Monologo di un ragazzo di diciassette anni, dopo la sua morte

di Mantegazza Raffaele

L’hanno ucciso. Io l’ho visto. Mi hanno cacciato via, mi hanno preso a calci perché non volevano che io rimanessi lì (nemmeno i suoi amici, nemmeno i suoi seguaci) ma io l’ho visto mentre accostava la ciotola alla bocca e beveva la sua morte. Sereno? Insomma… Certo non proprio come dicono; diciamo calmo, senza panico, ma anche con una rabbia che si poteva percepire a distanza.

Era il mio maestro, il mio amico, era il mio punto di riferimento. Non mi lasciava mai in pace, mi provocava, mi scuoteva; sembrava avessi compreso un concetto e subito me lo ribaltava davanti. Quante volte l’ho maledetto, quante volte ho pensato di andarmene, verso maestri più tradizionali, verso quelli che ti dicono «la verità è così e così» e la smettono con questa sciocchezza della maieutica, del vero che è dentro di te, e con tutta questa fatica. Ma poi sono rimasto, perché il ricavo della fatica era immenso; l’autonomia, il pensiero, il conoscere sé stessi, l’amore per la sapienza, la filosofia.

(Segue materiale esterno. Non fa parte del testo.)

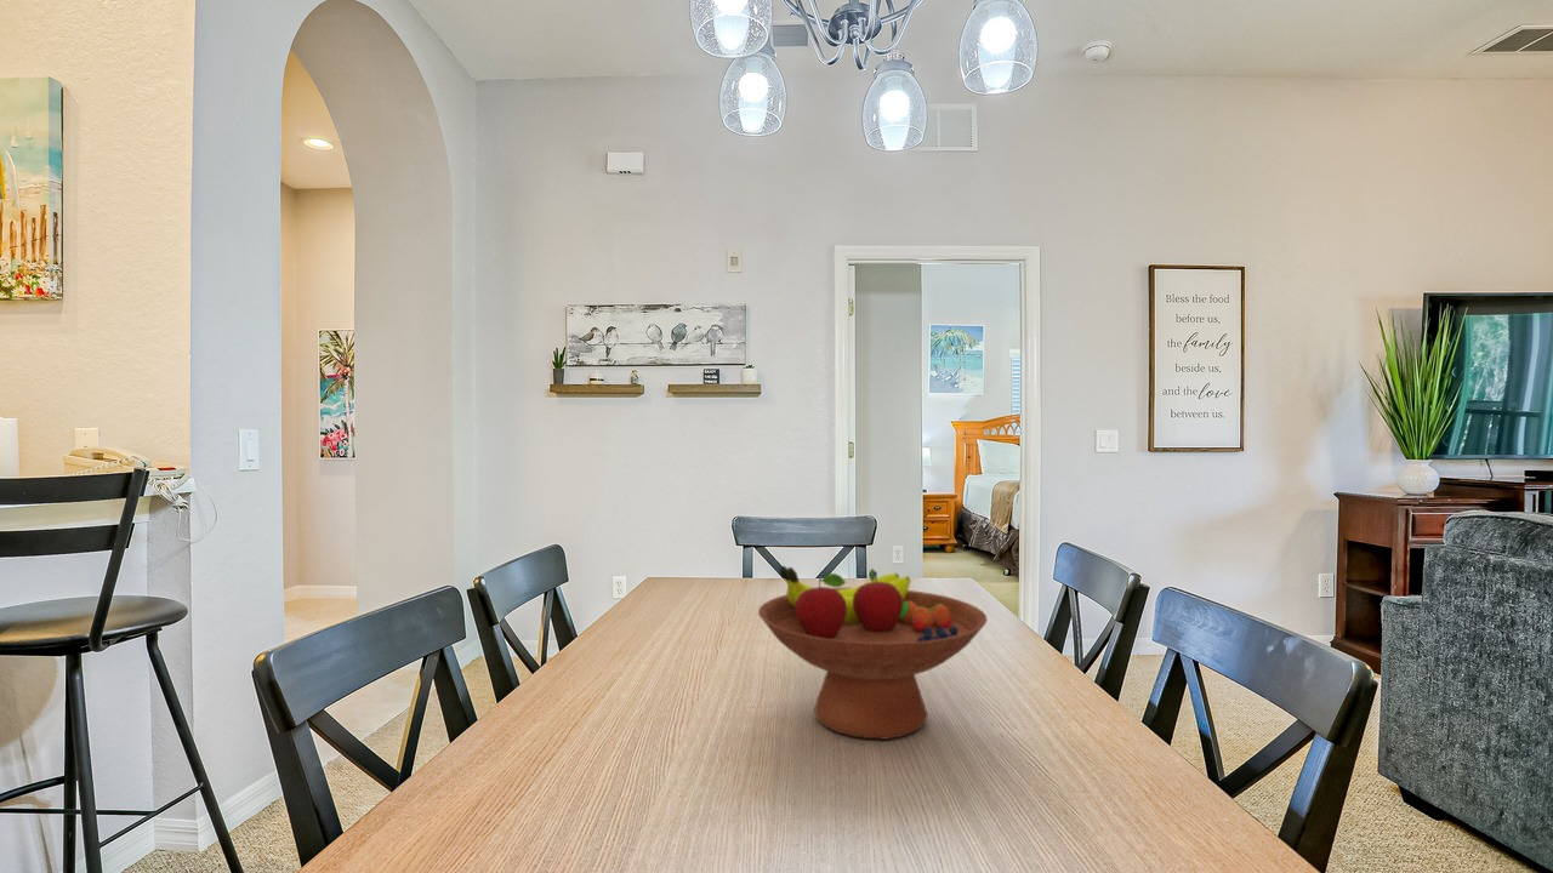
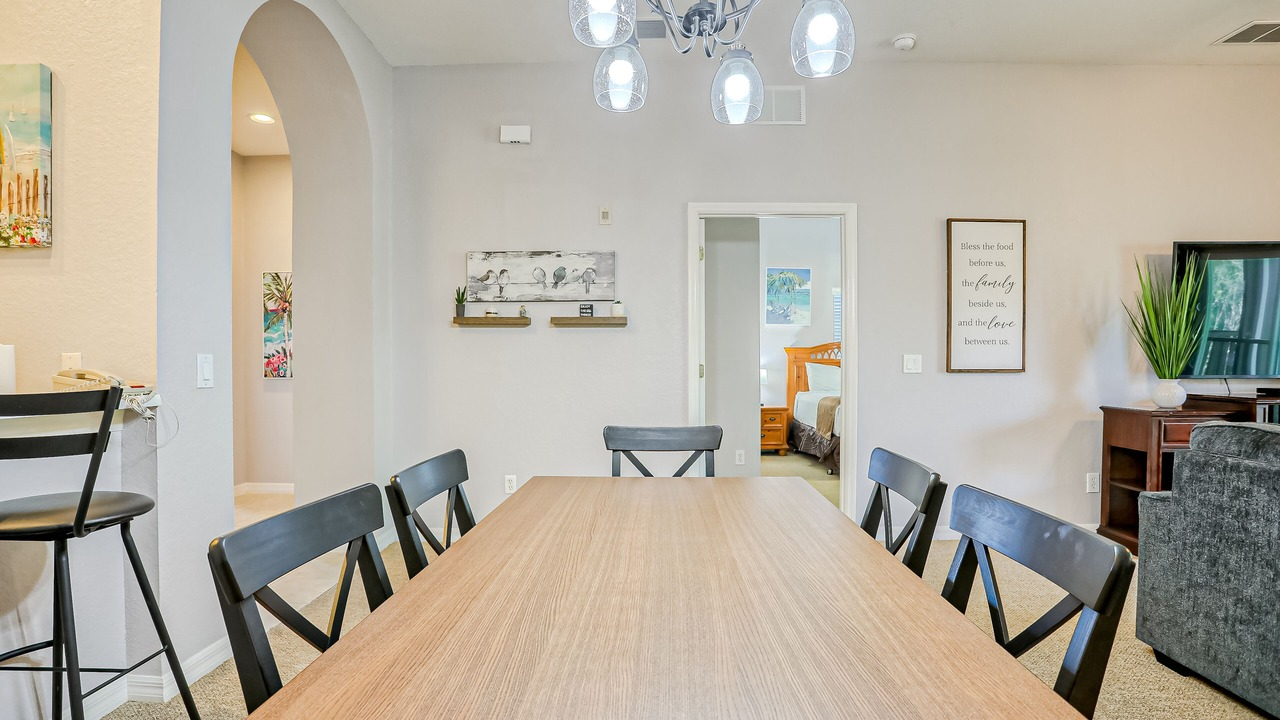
- fruit bowl [757,565,989,741]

E adesso? Cosa farò? Come placare la rabbia che cresce in me? Vendicarlo? E come? E poi, certo lui non lo vorrebbe. Fuggire? E dove? Cosa c’è dentro di me, qual è la risposta? Come tenere vivo il Maestro sapendo che è morto per sempre e allo stesso tempo recare danno a coloro che l’hanno ucciso senza ripetere la loro violenza?

Ma ecco un gruppo di scolari di dodici anni che si reca alla lezione del mattino. Tutti in fila, con il loro calamo, pronti a sentire un maestro violento e manesco che insidia nelle loro menti il quieto veleno delle certezze. Ecco, iniziare da qui. Iniziare a parlare con loro, a spiegare loro chi fu il Maestro, a insinuare nelle loro anime il seme del dubbio. Essere torpedine, dare loro la scossa, cambiare il modo di essere maestri. Questa è l’unica vendetta, questo è l’unico modo per mantenere vivo un insegnamento: insegnare, educare. E-ducere. Ecco, uno dei ragazzi è rimasto indietro per raccogliere la sua tavoletta che gli è caduta; mi guarda e mi sorride. Bene. Cominciamo.